Problem: Count the lines in the items below that contain the string "values". Reply with the number alone.
*** Supplied records ***
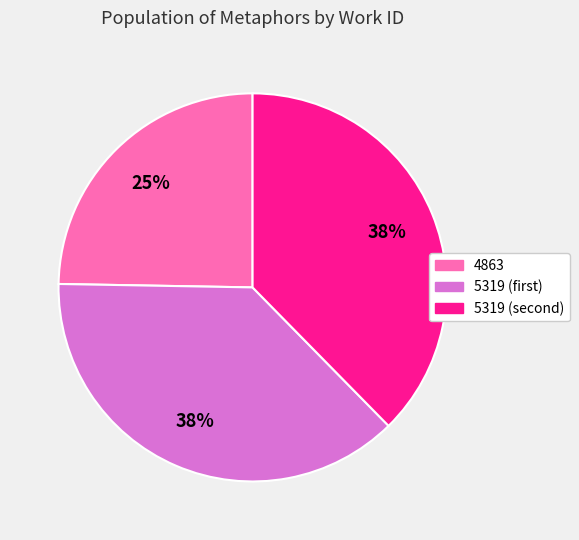

Which slice is the smallest?

4863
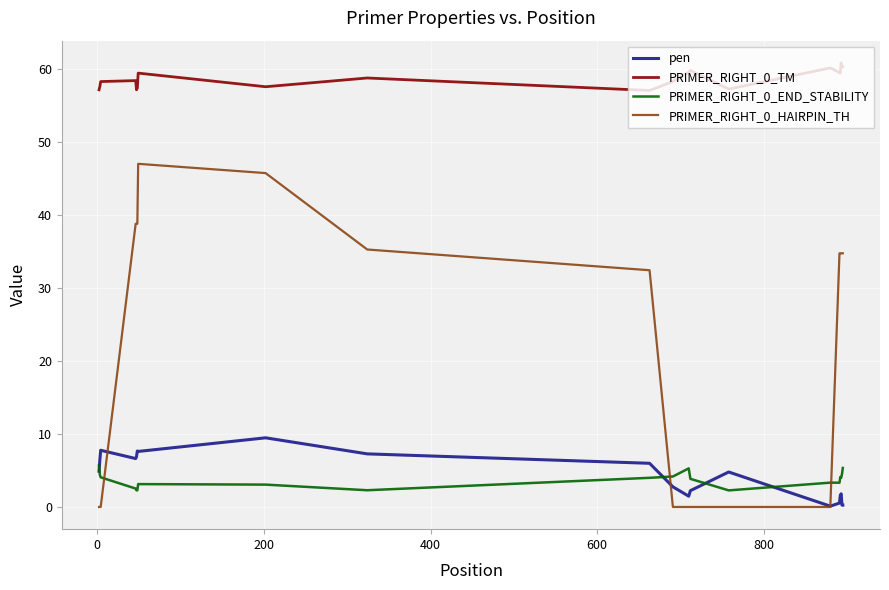

Is this an area chart (filled region under the line)?

No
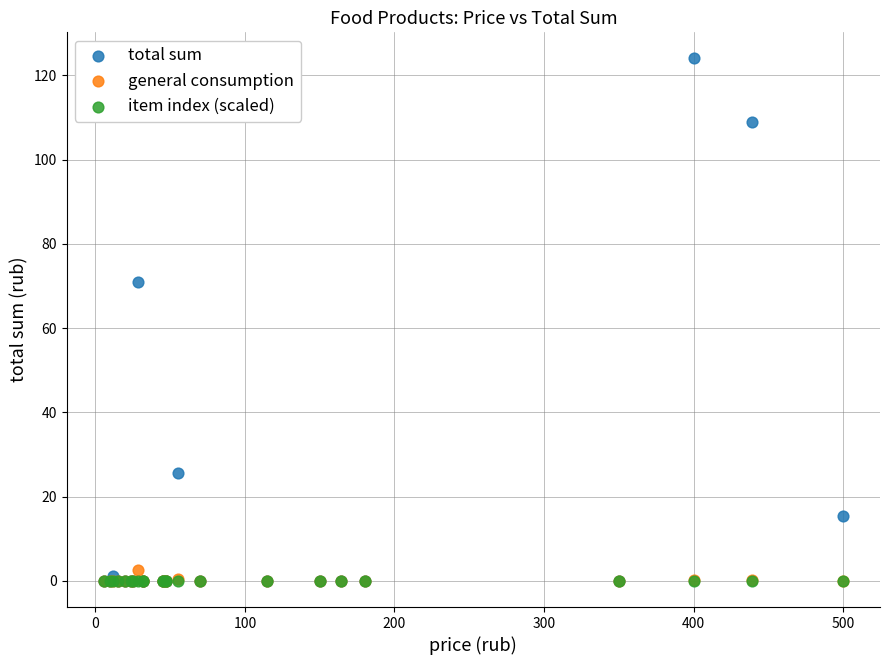

In the total sum series, what Y value is closest to 62?

70.9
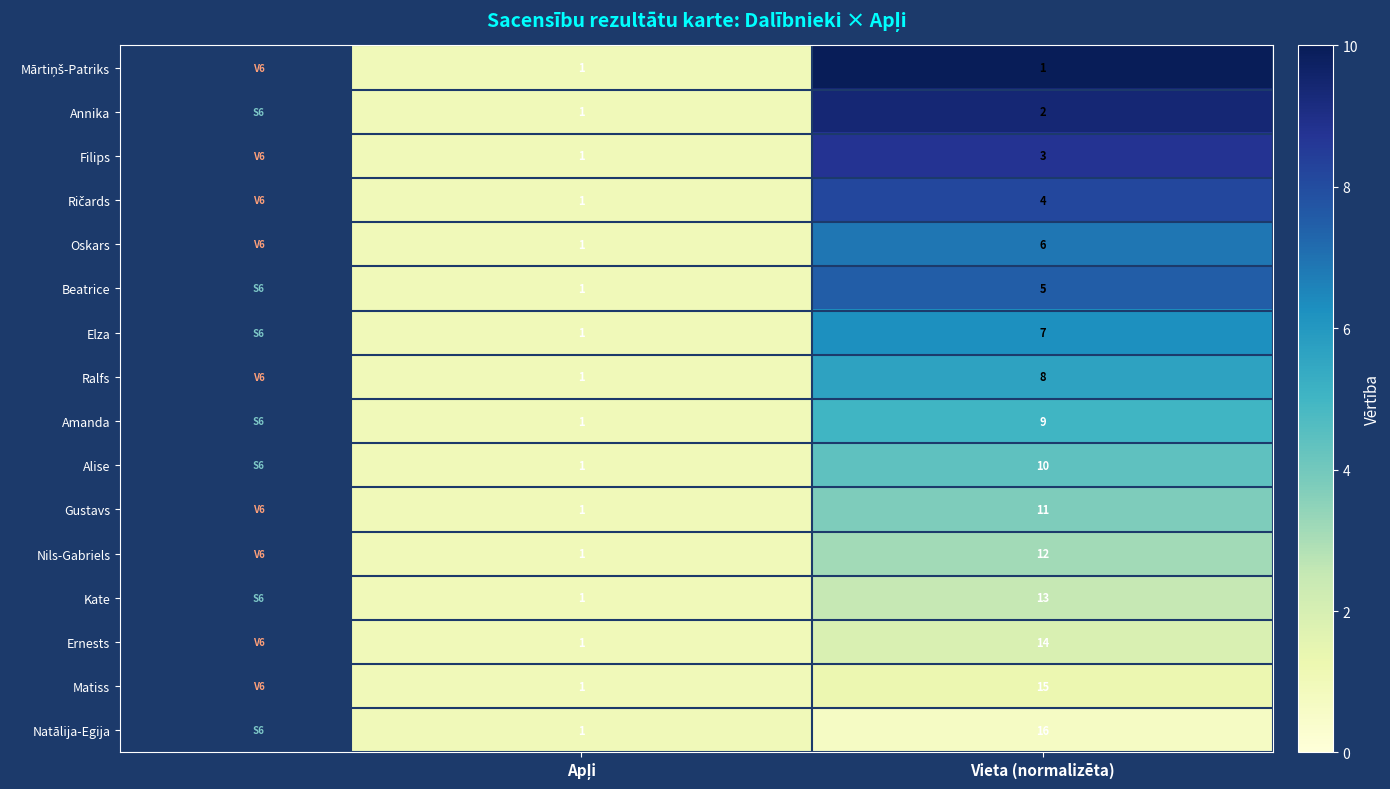

What is the maximum value shown in the chart?

16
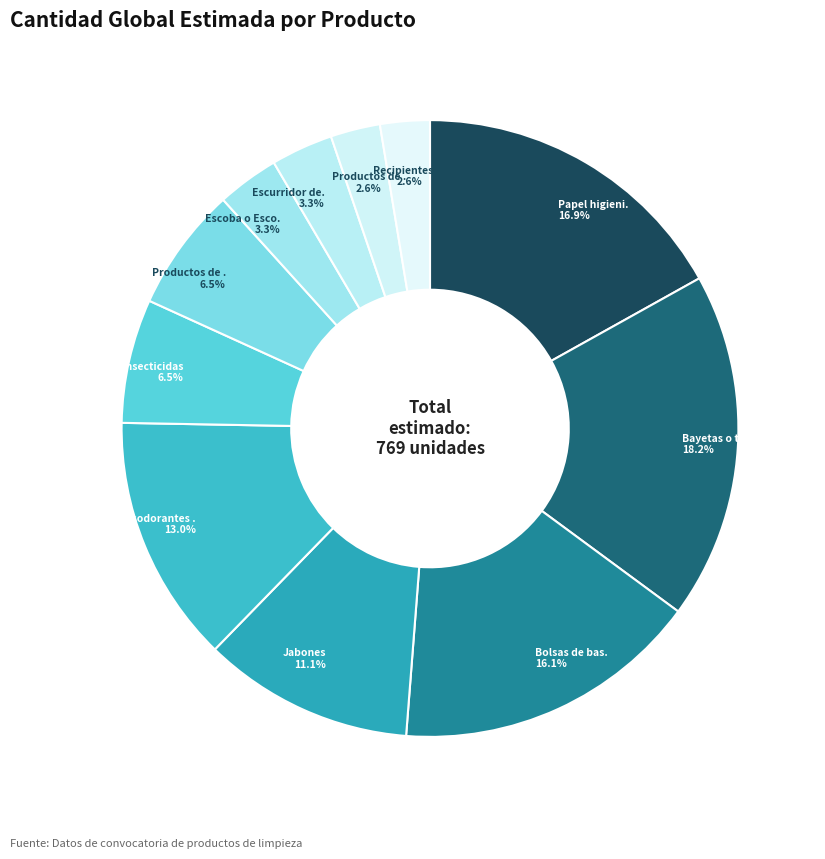

How many segments does this pie chart have?

11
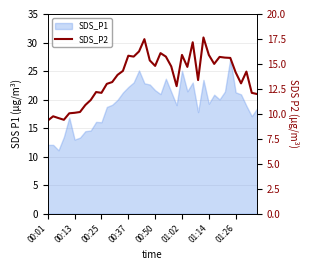

How many values are below 14?

19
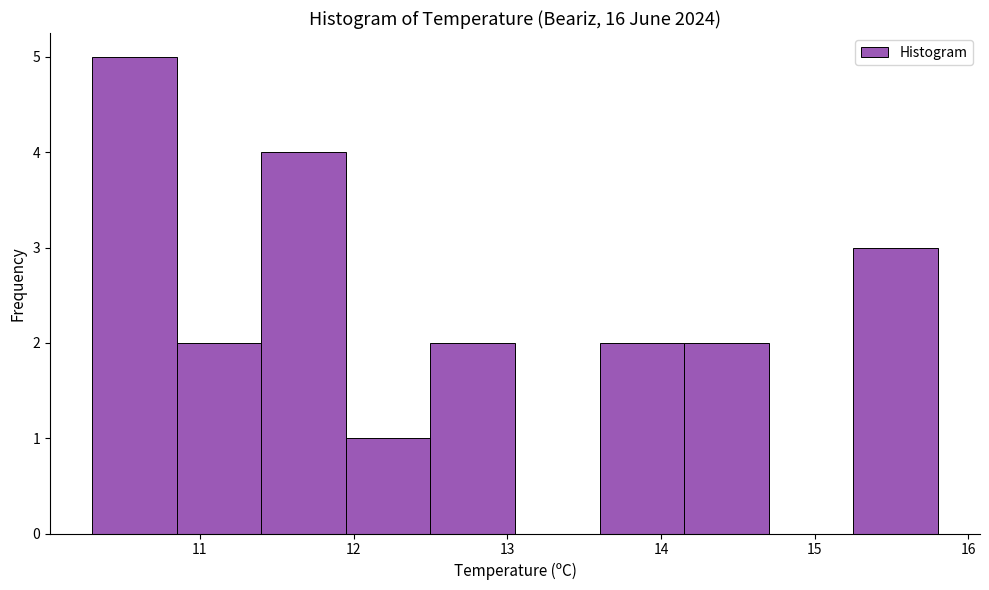

Which range on the x-axis has the tallest bar?

10.30 to 10.85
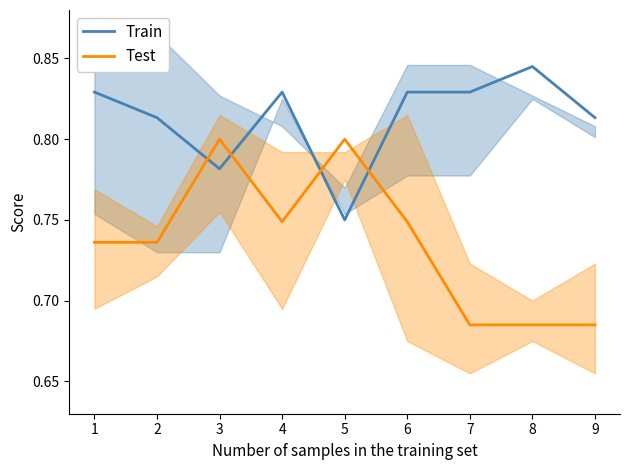

How many Train values are between 0 and 1?

9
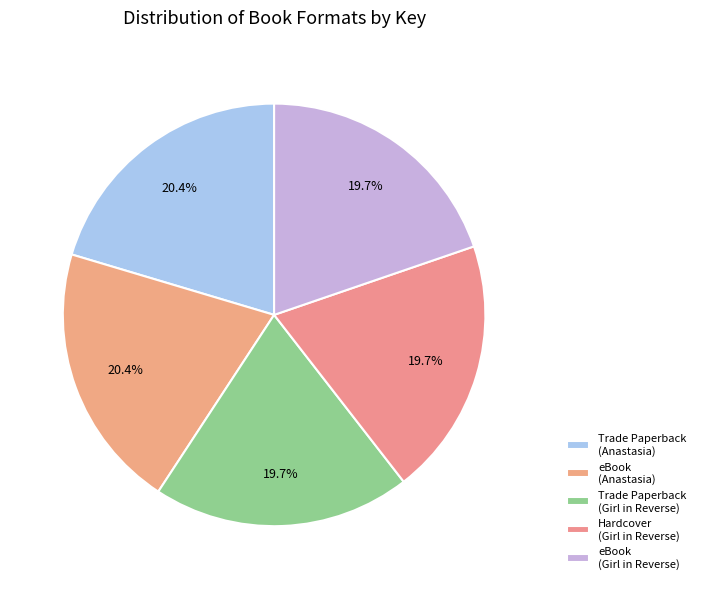

Count the number of slices in the pie.

5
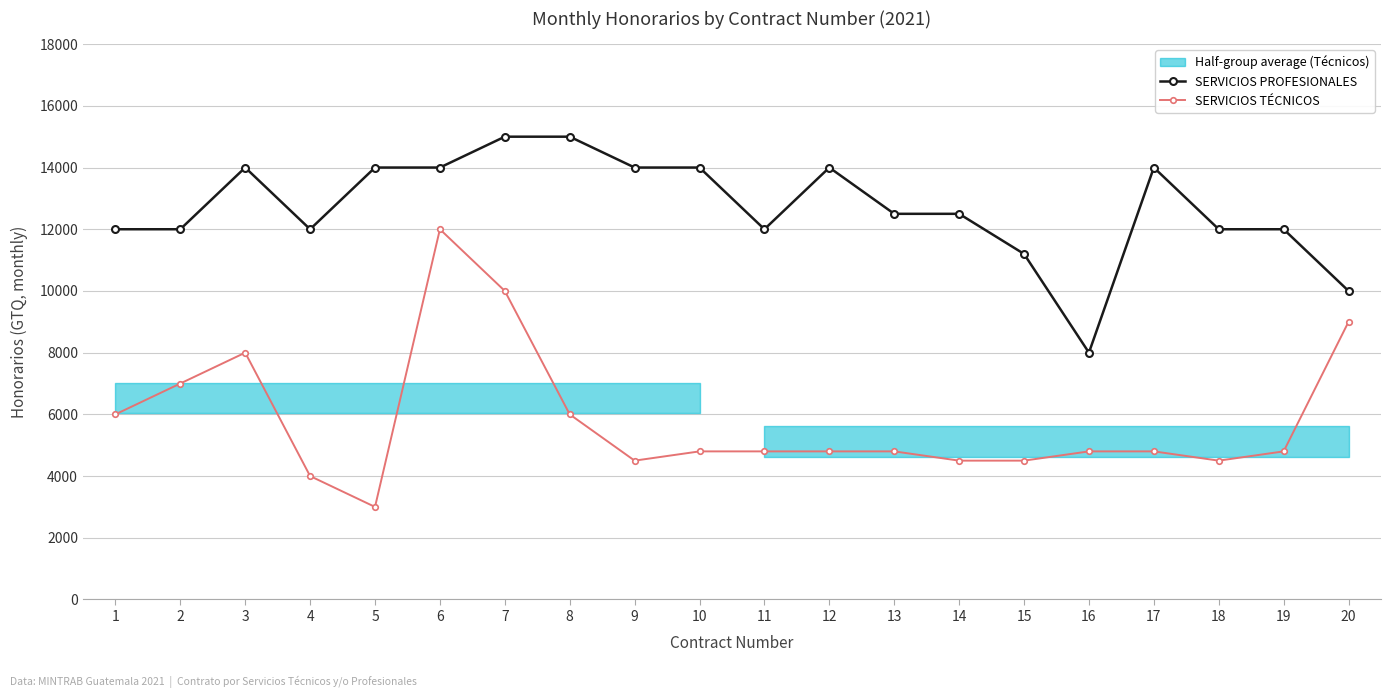

Reading left to right, transcribe all the data shown in this chart.

SERVICIOS PROFESIONALES: 12000	12000	14000	12000	14000	14000	15000	15000	14000	14000	12000	14000	12500	12500	11200	8000	14000	12000	12000	10000
SERVICIOS TÉCNICOS: 6000	7000	8000	4000	3000	12000	10000	6000	4500	4800	4800	4800	4800	4500	4500	4800	4800	4500	4800	9000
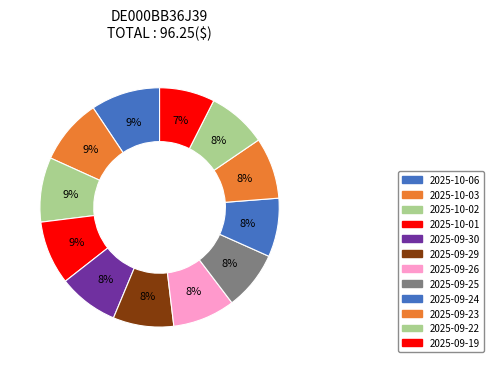

Rank the categories by value from highest to lowest.

2025-10-06, 2025-10-03, 2025-10-02, 2025-10-01, 2025-09-26, 2025-09-23, 2025-09-29, 2025-09-30, 2025-09-22, 2025-09-25, 2025-09-24, 2025-09-19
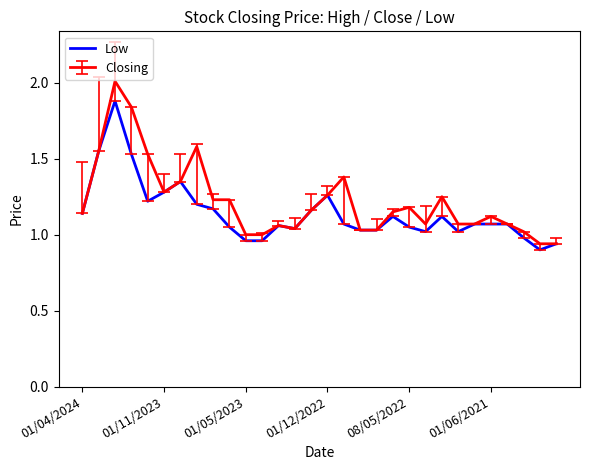

What is the highest value of the Closing series?

2.0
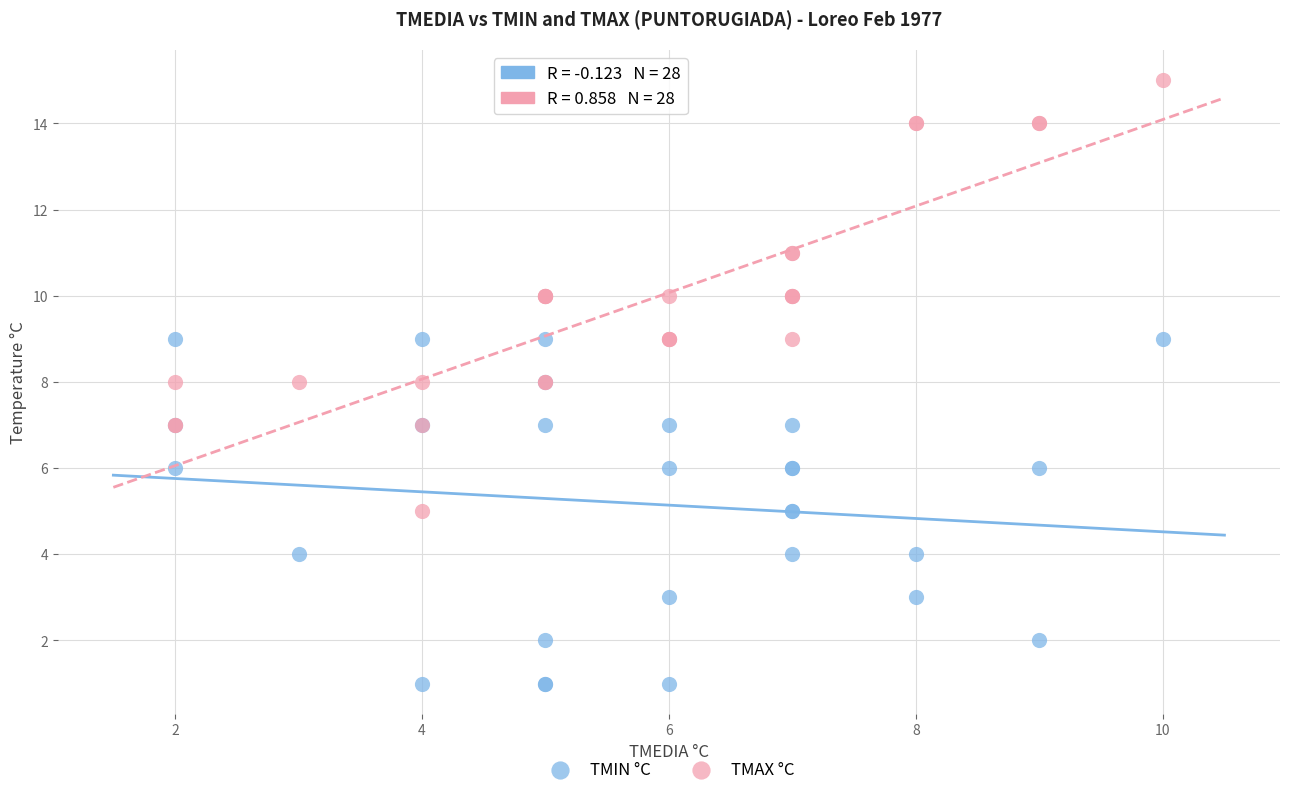

Which series contains the lowest Y value?

TMIN °C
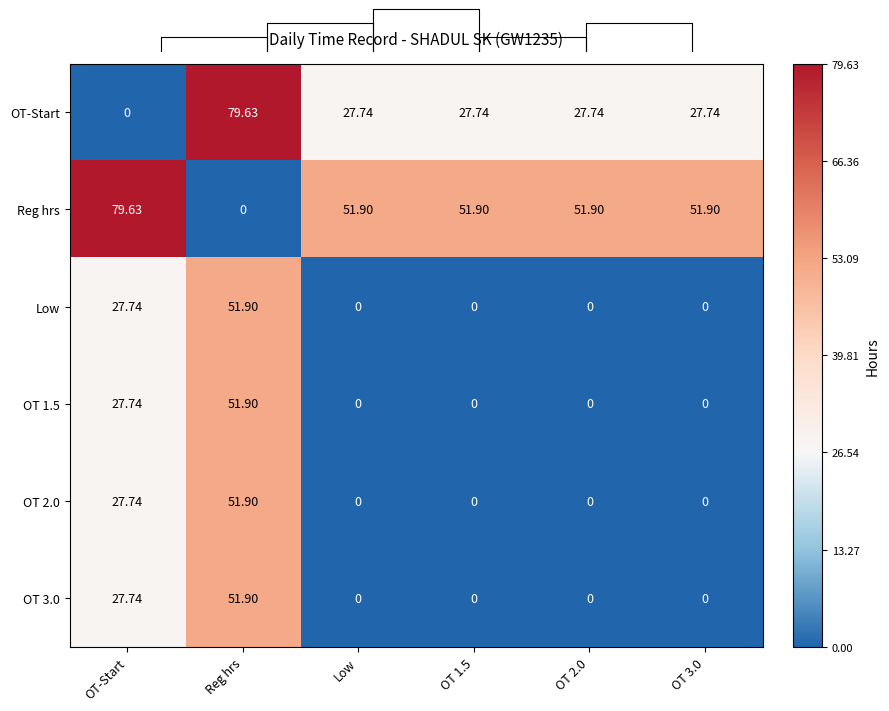

Which series has the largest total across all categories?

Reg hrs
*** End of Supplied records ***
Exercise solution: 2